# Task description:
An exact reproduction of the lines from the one with "right wrist: (207, 58)" to the end of the data below is required. No other lines may be included.
Top of Dataset
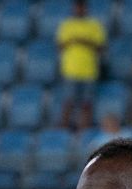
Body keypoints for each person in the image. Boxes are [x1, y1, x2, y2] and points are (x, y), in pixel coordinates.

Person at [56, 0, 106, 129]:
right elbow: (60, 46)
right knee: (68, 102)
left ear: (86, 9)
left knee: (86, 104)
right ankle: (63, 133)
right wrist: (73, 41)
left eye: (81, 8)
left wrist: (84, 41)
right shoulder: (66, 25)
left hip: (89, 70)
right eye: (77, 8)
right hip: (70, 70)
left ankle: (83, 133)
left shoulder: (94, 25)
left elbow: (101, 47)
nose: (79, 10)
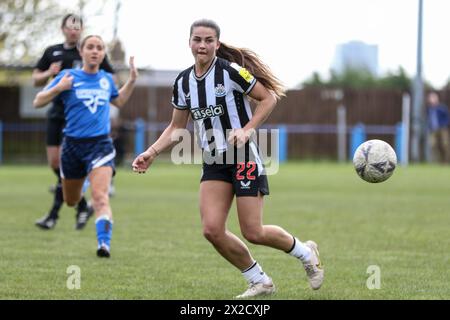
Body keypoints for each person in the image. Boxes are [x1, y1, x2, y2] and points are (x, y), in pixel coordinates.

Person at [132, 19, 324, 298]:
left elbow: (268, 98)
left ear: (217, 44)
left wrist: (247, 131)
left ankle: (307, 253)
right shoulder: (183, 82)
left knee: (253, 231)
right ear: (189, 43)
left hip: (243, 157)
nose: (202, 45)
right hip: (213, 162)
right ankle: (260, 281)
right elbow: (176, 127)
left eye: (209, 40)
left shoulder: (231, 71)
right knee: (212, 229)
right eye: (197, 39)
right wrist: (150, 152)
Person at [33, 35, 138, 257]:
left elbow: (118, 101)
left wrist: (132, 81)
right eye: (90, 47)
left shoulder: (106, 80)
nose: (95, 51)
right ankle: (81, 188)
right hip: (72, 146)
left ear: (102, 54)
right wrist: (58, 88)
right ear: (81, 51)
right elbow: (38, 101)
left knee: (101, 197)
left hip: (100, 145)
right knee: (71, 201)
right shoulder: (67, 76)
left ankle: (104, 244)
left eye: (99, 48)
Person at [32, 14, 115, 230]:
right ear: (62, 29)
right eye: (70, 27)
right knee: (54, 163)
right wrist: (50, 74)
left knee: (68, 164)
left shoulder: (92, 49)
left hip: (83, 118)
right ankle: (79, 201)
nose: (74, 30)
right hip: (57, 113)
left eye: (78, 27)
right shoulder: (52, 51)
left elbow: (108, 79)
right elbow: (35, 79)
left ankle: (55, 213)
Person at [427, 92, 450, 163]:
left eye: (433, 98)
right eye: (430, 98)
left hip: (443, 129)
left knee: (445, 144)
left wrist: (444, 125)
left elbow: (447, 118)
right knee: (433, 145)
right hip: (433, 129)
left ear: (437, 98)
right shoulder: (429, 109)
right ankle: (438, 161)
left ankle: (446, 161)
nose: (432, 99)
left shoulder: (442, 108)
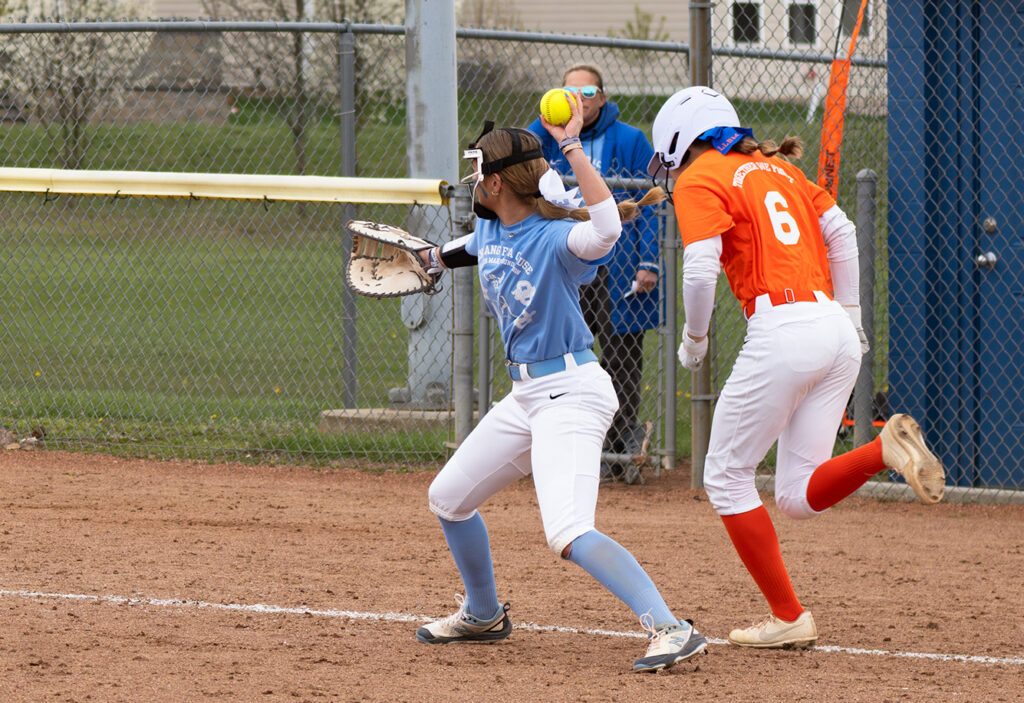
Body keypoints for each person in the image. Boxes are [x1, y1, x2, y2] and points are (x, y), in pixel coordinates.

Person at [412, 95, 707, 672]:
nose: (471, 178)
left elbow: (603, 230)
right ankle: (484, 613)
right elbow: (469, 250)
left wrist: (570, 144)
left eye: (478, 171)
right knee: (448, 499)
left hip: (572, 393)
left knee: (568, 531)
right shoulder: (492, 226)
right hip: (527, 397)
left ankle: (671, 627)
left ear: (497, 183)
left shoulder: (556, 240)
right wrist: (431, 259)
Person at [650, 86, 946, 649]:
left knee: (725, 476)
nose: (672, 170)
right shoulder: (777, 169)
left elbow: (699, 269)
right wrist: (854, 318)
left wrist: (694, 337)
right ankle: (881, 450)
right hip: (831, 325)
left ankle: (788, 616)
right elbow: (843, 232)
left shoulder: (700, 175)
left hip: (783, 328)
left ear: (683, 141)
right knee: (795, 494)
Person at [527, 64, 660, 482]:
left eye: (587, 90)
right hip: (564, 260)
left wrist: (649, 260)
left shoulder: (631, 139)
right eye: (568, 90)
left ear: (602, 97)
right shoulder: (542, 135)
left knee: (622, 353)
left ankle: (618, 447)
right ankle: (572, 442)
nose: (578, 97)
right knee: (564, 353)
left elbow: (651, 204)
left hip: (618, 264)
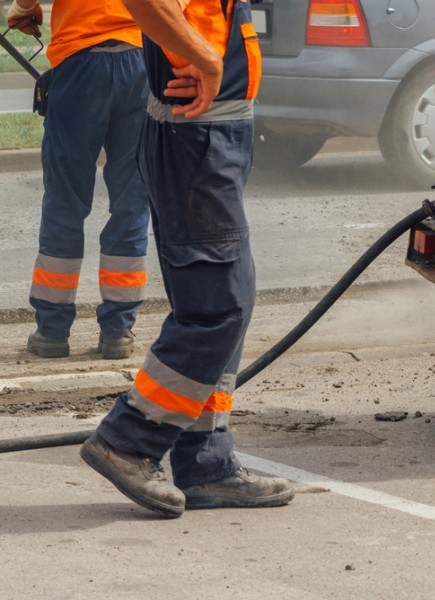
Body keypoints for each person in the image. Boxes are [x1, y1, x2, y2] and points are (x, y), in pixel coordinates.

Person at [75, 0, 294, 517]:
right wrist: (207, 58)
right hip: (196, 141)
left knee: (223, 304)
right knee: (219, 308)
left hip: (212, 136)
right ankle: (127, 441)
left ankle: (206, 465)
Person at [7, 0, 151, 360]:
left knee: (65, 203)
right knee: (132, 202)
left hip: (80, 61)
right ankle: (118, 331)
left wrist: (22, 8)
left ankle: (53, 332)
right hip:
Bottom of Dataset
# Response:
right wrist: (207, 58)
right hip: (196, 141)
left knee: (223, 304)
right knee: (219, 308)
left hip: (212, 136)
right ankle: (127, 441)
left ankle: (206, 465)
Person at [7, 0, 151, 360]:
left knee: (65, 203)
right knee: (132, 202)
left hip: (80, 61)
right ankle: (118, 331)
left wrist: (22, 8)
left ankle: (53, 332)
right hip:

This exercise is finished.